学院長 星祐子
本学院ホームページをご覧いただきまして、ありがとうございます。このたび、笹野信治前学院長の後任として、今年度4月に就任いたしました星祐子と申します。私は、筑波大学附属視覚特別支援学校で教員、副校長、校長として勤務した他、国立特別支援教育総合研究所で研究や業務に当たり、昨年度は、本学院の非常勤講師として教育活動に関わらせていただきました。どうぞよろしくお願いいたします。
本学院は、日本の開港の歴史情緒あふれる横浜山手から連なる丘の上に建つ日本で唯一の私立の盲学校です。1889年(明治22年)に、創始者であるシャーロット・ピンクニー・トレーバー女史が盲人福音会を設立し、困難な生活を強いられていた成人視覚障がい者の保護と教育を行ったことから始まりました。それ以降、日本の近代における視覚障がい教育の草創期とともに歴史を積み重ね、建学の精神であるキリスト教の愛に基づいた私立盲学校として、独自の教育実践を重ね、歩んできました。1924年(大正13年)には、早期教育の重要性から全国に先駆けての幼稚部(初等科予科)設置、1968年(昭和43年)には、全ての障がいのある子どもたちの就学を制度化した養護学校義務制の10年以上前に、普通部において視覚重複障がいの子どもの教育に着手するなど、常に時代のニーズと先見性をもって、歩んできたことが本校の歴史からうかがうことができます。
普通部では、3歳から21歳までの視覚障がいと他の障がいを併せ有する重複障がいの幼児児童生徒が在籍し、個々に応じて、コミュニケーションの力を伸ばし、社会的・家庭的な自立をめざした教育に取り組んでいます。1972年(昭和47年)より、無学年制、ティームティーチングの体制を取り入れた独自のグループ編制をしています。2007年(平成19年)には、盲学校として初めて高等部専攻科生活科を設置し、重複障がい児(者)の生涯学習の基盤となる教育を高等部普通科終了後、さらに3年間の教育を受けられるようになりました。この専攻科生活科を見据えて、幼稚部から一貫した教育を系統的・継続的に積み重ねていけるよう全職員が連携し、一丸となって取り組んでいます。
理療科では、視覚障がいを有する成人の方を対象に、日本の盲学校の伝統的な職業教育の一つである「あん摩・マッサージ・指圧師、はり師、きゅう師」の国家資格となる免許状の取得をめざす教育を行っています。理療従事者としての専門性を高め、社会的貢献を果たしていけるよう、少人数制で、個々の見え方やニーズに応じた分かりやすい授業を心がけ、生徒に寄り添う教育に取り組んでいます。

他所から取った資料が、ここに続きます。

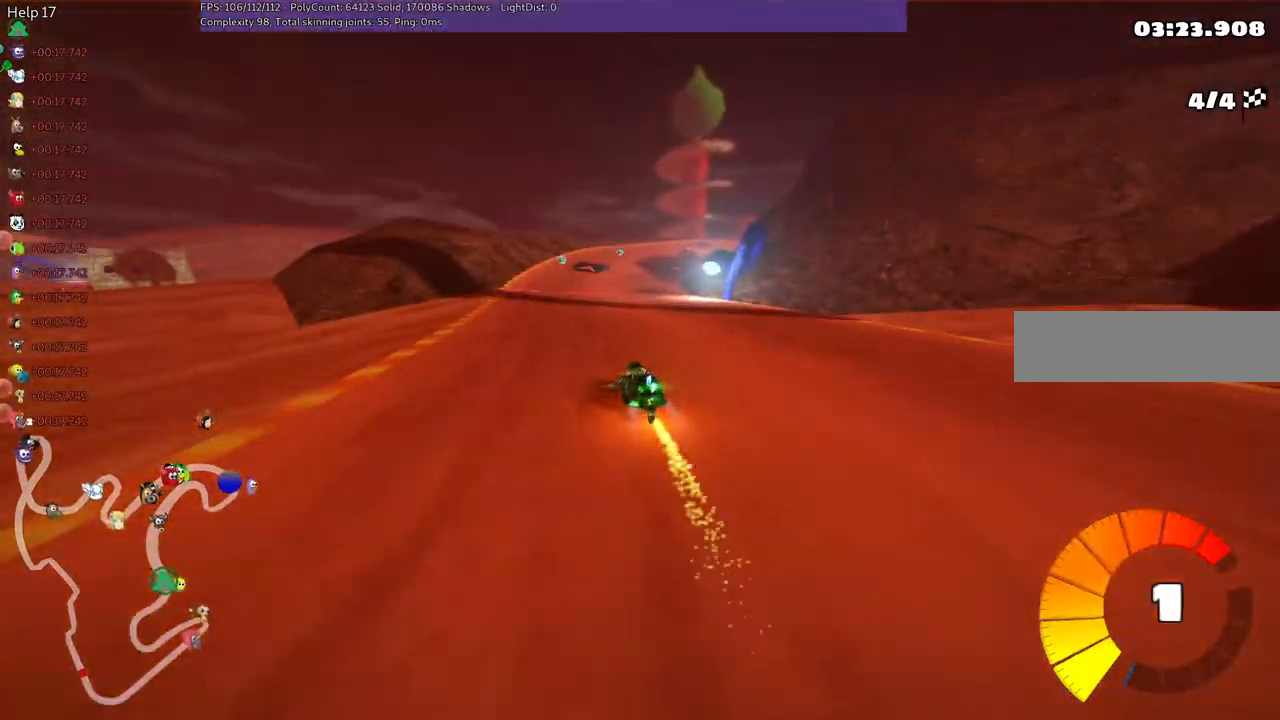
{"keys": ["m", "right", "up"], "events": [[383, "right", "down"], [433, "m", "down"]]}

本学院の教育の精神は、教員と幼児児童生徒が日々のかかわり合いの中から互いに学び合い、互いの成長を喜び合える家族のようなかかわり合いをしていくことです。そのために、幼児児童生徒の実態と課題を的確に把握し、今どのような教育内容や教育方法が必要なのかを見極めて保護者との理解を図りながら、幼児児童生徒の健やかな成長を願って、指導していきたいと思っています。 そして、授業づくりと教材研究や開発、学ぶための環境整備をして、幼児児童生徒が主体的に喜びをもって成長していけるよう、日々の学校生活の中で教育実践を積み重ねて、日本の視覚障がい教育の一端を担っていきたいと思います。 保護者の皆様、そして関係機関や地域の皆様を始めとして幼児児童生徒たちを見守り、支えてくださっている多くの皆様、紙面をお借りしてのご挨拶になりますが、今後とも温かいご支援とご協力をお願い申し上げます。